Stephens v. Beard, 485 S.W.3d 914 (Tex. 2016).



"Common Disaster"


Husband murdered wife, immediately shot himself, but did not die until a few hours later. Each will provided for legacies to nine named individuals if they died in a common disaster or if their death order could not be determined. The trial court determined that the legacies were effective because the spouses died in a common disaster.


The appellate court affirmed in Stephens v. Beard, 428 S.W.3d 385 (Tex. App.—Tyler 2014). The court held that the murder-suicide was a common disaster because Husband fired both the murder and suicide gunshots in one episode. The court determined it was irrelevant to the classification of the event as a common disaster that Husband “did not successfully kill himself immediately” even though he lived almost two hours longer than Wife.

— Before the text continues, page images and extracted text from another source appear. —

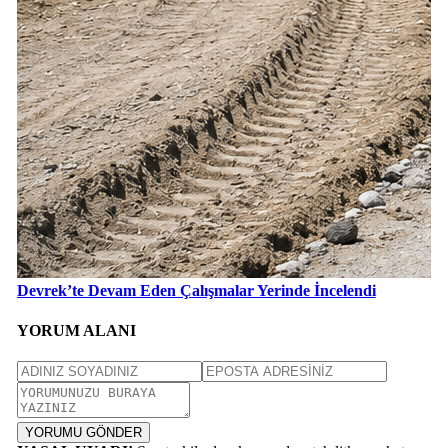
Devrek’te Devam Eden Çalışmalar Yerinde İncelendi
YORUM ALANI
YORUMU GÖNDER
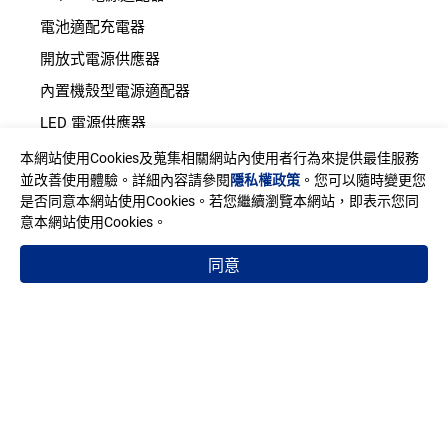
電池適配充電器
開放式電源供應器
內置機殼型電源適配器
LED 電源供應器
本網站使用Cookies及蒐集相關網站內使用者行為來提供最佳服務
並改善使用體驗。詳細內容請參閱
隱私權政策
。您可以隨時變更您
地址
是否同意本網站使用Cookies。若您繼續瀏覽本網站，即表示您同
臺灣新北市中和區建一路150號11樓之2(E棟)
意本網站使用Cookies。
信箱
sales@edac.com.tw
同意
電話
+886-2-8226-3289
傳真
+886-2-8226-3327
Copyright © EDAC POWER ELECTRONICS CO., LTD.
使用條款
隱私權政策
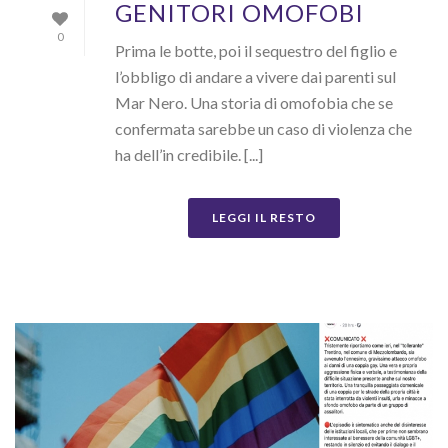
GENITORI OMOFOBI
0
Prima le botte, poi il sequestro del figlio e
l’obbligo di andare a vivere dai parenti sul
Mar Nero. Una storia di omofobia che se
confermata sarebbe un caso di violenza che
ha dell’in credibile. [...]
LEGGI IL RESTO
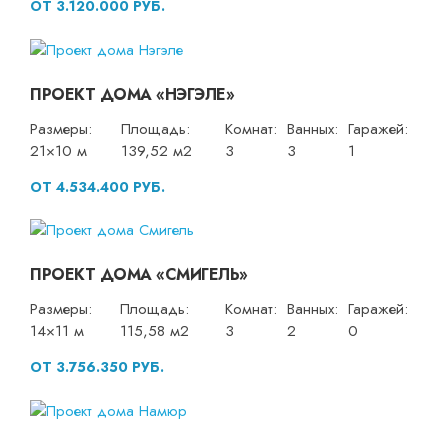
ОТ 3.120.000 РУБ.
ПРОЕКТ ДОМА «НЭГЭЛЕ»
Размеры:
Площадь:
Комнат:
Ванных:
Гаражей:
21×10 м
139,52 м2
3
3
1
ОТ 4.534.400 РУБ.
ПРОЕКТ ДОМА «СМИГЕЛЬ»
Размеры:
Площадь:
Комнат:
Ванных:
Гаражей:
14×11 м
115,58 м2
3
2
0
ОТ 3.756.350 РУБ.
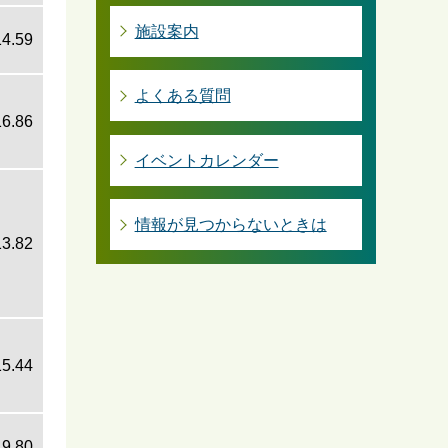
施設案内
14.59
よくある質問
16.86
イベントカレンダー
情報が見つからないときは
13.82
15.44
19.80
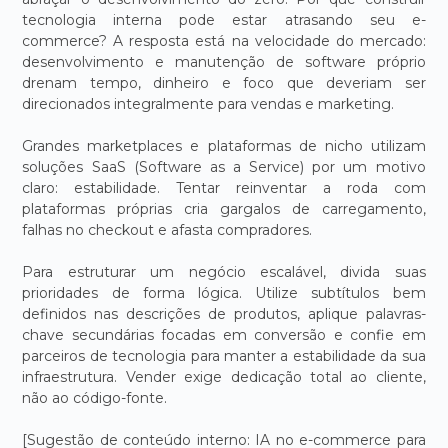
tecnologia interna pode estar atrasando seu e-
commerce? A resposta está na velocidade do mercado:
desenvolvimento e manutenção de software próprio
drenam tempo, dinheiro e foco que deveriam ser
direcionados integralmente para vendas e marketing.
Grandes marketplaces e plataformas de nicho utilizam
soluções SaaS (Software as a Service) por um motivo
claro: estabilidade. Tentar reinventar a roda com
plataformas próprias cria gargalos de carregamento,
falhas no checkout e afasta compradores.
Para estruturar um negócio escalável, divida suas
prioridades de forma lógica. Utilize subtítulos bem
definidos nas descrições de produtos, aplique palavras-
chave secundárias focadas em conversão e confie em
parceiros de tecnologia para manter a estabilidade da sua
infraestrutura. Vender exige dedicação total ao cliente,
não ao código-fonte.
[Sugestão de conteúdo interno: IA no e-commerce para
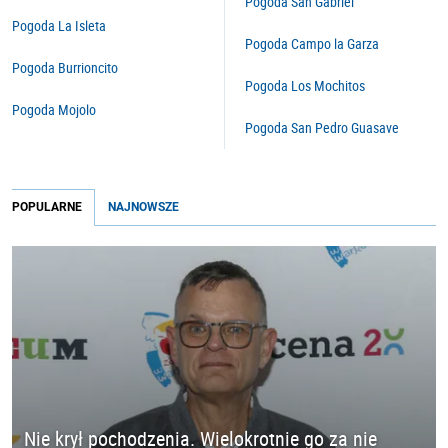
Pogoda San Gabriel
Pogoda La Isleta
Pogoda Campo la Garza
Pogoda Burrioncito
Pogoda Los Mochitos
Pogoda Mojolo
Pogoda San Pedro Guasave
POPULARNE
NAJNOWSZE
Nie krył pochodzenia. Wielokrotnie go za nie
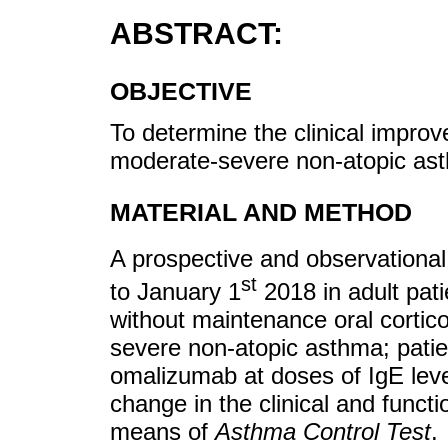
ABSTRACT:
OBJECTIVE
To determine the clinical impro
moderate-severe non-atopic ast
MATERIAL AND METHOD
A prospective and observationa
st
to January 1
2018 in adult pati
without maintenance oral cortic
severe non-atopic asthma; patie
omalizumab at doses of IgE lev
change in the clinical and funct
means of
Asthma Control Test
.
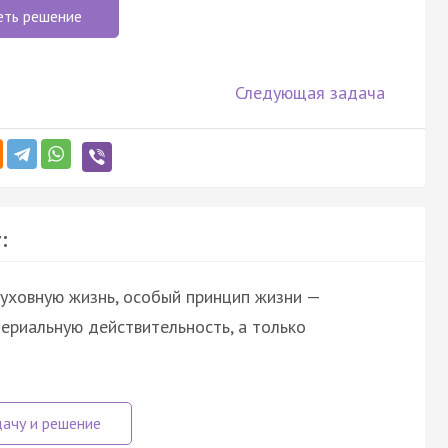
еть решение
Следующая задача
:
духовную жизнь, особый принцип жизни —
териальную действительность, а только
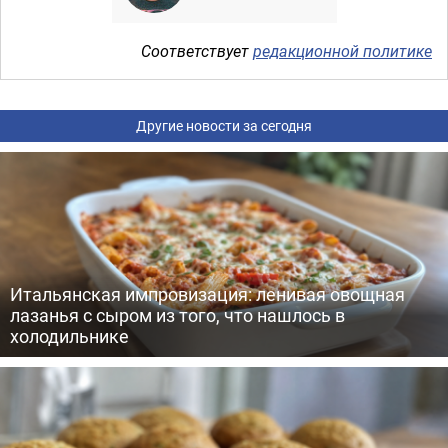
Соответствует
редакционной политике
Другие новости за сегодня
Итальянская импровизация: ленивая овощная
лазанья с сыром из того, что нашлось в
холодильнике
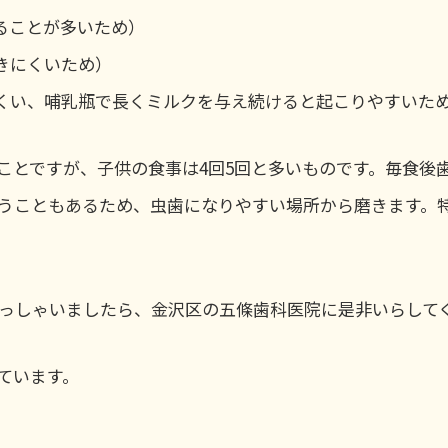
ることが多いため）
きにくいため）
くい、哺乳瓶で長くミルクを与え続けると起こりやすいた
ことですが、子供の食事は4回5回と多いものです。毎食後
うこともあるため、虫歯になりやすい場所から磨きます。
っしゃいましたら、金沢区の五條歯科医院に是非いらして
ています。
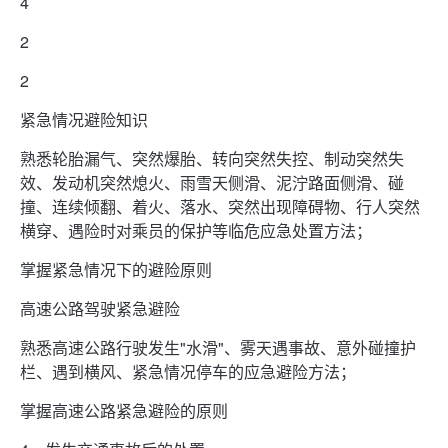
4
2
2
紧急情况避险知识
熟悉轮胎漏气、突然爆胎、转向突然失控、制动突然失
效、发动机突然熄火、雨雪天侧滑、泥泞路面侧滑、碰
撞、连续倾翻、着火、落水、突然出现障碍物、行人突然
横穿、遇险时对乘员的保护等临危应急处置方法；
掌握紧急情况下的避险原则
高速公路驾驶紧急避险
熟悉高速公路行驶发生"水滑"、雾天遇事故、意外碰撞护
栏、遇到横风、紧急情况停车的应急避险方法；
掌握高速公路紧急避险的原则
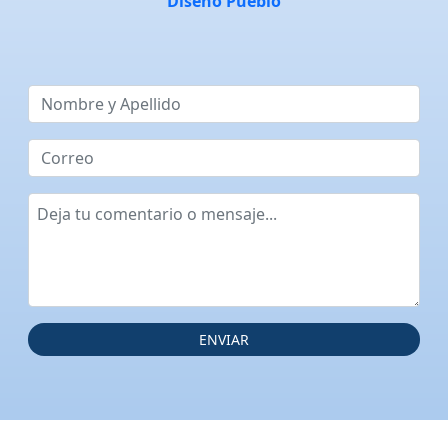
Diseño Pueblo
ENVIAR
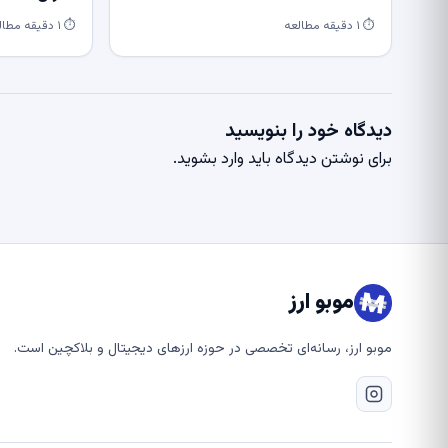
⏱ ۱ دقیقه مطالعه
⏱ ۱ دقیقه مطالعه
دیدگاه خود را بنویسید
برای نوشتن دیدگاه باید
وارد بشوید
.
موبو ارز
موبو ارز، رسانه‌ای تخصصی در حوزه ارزهای دیجیتال و بلاکچین است.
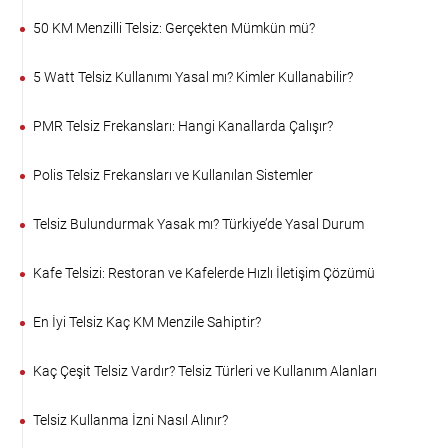
50 KM Menzilli Telsiz: Gerçekten Mümkün mü?
5 Watt Telsiz Kullanımı Yasal mı? Kimler Kullanabilir?
PMR Telsiz Frekansları: Hangi Kanallarda Çalışır?
Polis Telsiz Frekansları ve Kullanılan Sistemler
Telsiz Bulundurmak Yasak mı? Türkiye’de Yasal Durum
Kafe Telsizi: Restoran ve Kafelerde Hızlı İletişim Çözümü
En İyi Telsiz Kaç KM Menzile Sahiptir?
Kaç Çeşit Telsiz Vardır? Telsiz Türleri ve Kullanım Alanları
Telsiz Kullanma İzni Nasıl Alınır?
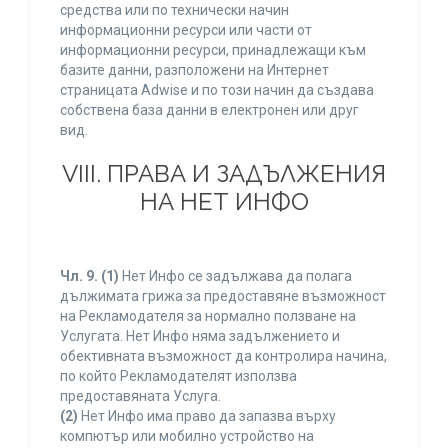
средства или по технически начин
информационни ресурси или части от
информационни ресурси, принадлежащи към
базите данни, разположени на Интернет
страницата Adwise и по този начин да създава
собствена база данни в електронен или друг
вид.
VIII. ПРАВА И ЗАДЪЛЖЕНИЯ
НА НЕТ ИНФО
Чл. 9.
(1)
Нет Инфо се задължава да полага
дължимата грижа за предоставяне възможност
на Рекламодателя за нормално ползване на
Услугата. Нет Инфо няма задължението и
обективната възможност да контролира начина,
по който Рекламодателят използва
предоставяната Услуга.
(2)
Нет Инфо има право да запазва върху
компютър или мобилно устройство на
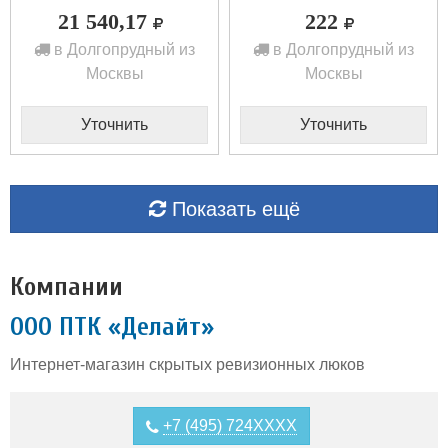
21 540,17
222
в Долгопрудный из
в Долгопрудный из
Москвы
Москвы
Уточнить
Уточнить
Показать ещё
Компании
ООО ПТК «Делайт»
Интернет-магазин скрытых ревизионных люков
+7 (495) 724XXXX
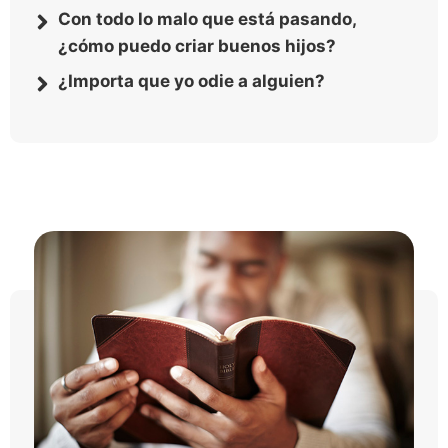
Con todo lo malo que está pasando,
¿cómo puedo criar buenos hijos?
¿Importa que yo odie a alguien?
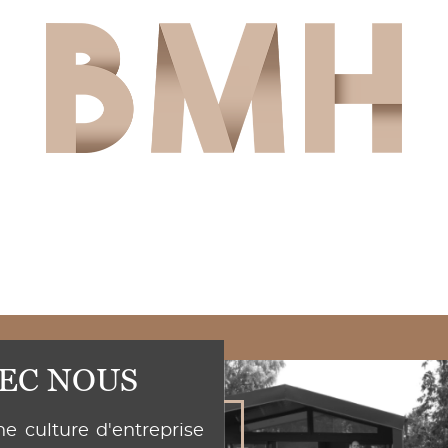
VEC NOUS
e culture d'entreprise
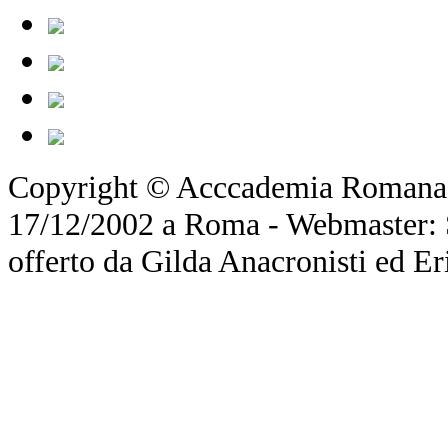
Copyright © Acccademia Romana d
17/12/2002 a Roma - Webmaster: Si
offerto da Gilda Anacronisti ed Er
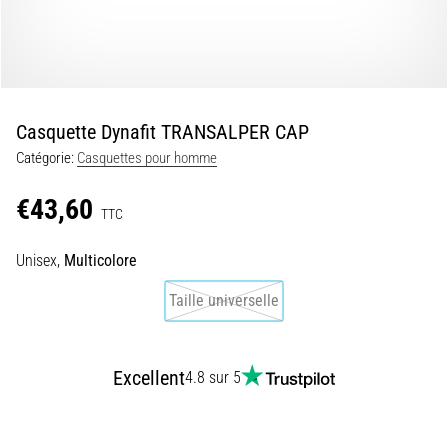
•
7 min. de lecture
Navette
et
Luc
Casquette Dynafit TRANSALPER CAP
Léger
Catégorie:
Casquettes pour homme
:
qu’est-
€43,60
ce
TTC
que
c’est
Unisex,
Multicolore
et
Taille universelle
comment
les
réaliser
Excellent
?
4.8 sur 5
En
pratique,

Id. at 388.


On appeal to the Supreme Court of Texas, the court reversed without even giving the parties the opportunity to present oral arguments. The court focused on the well-recognized legal meaning of the term “common disaster” which means that the two parties “die at very nearly the same time, with no way of determining the order of their deaths.” The court held that Husband and Wife did not die in a common disaster because although their deaths were temporally close, the order of their deaths is known with certainty.


Moral:  A murder-suicide will not be considered as a common disaster if the death orders can be determined.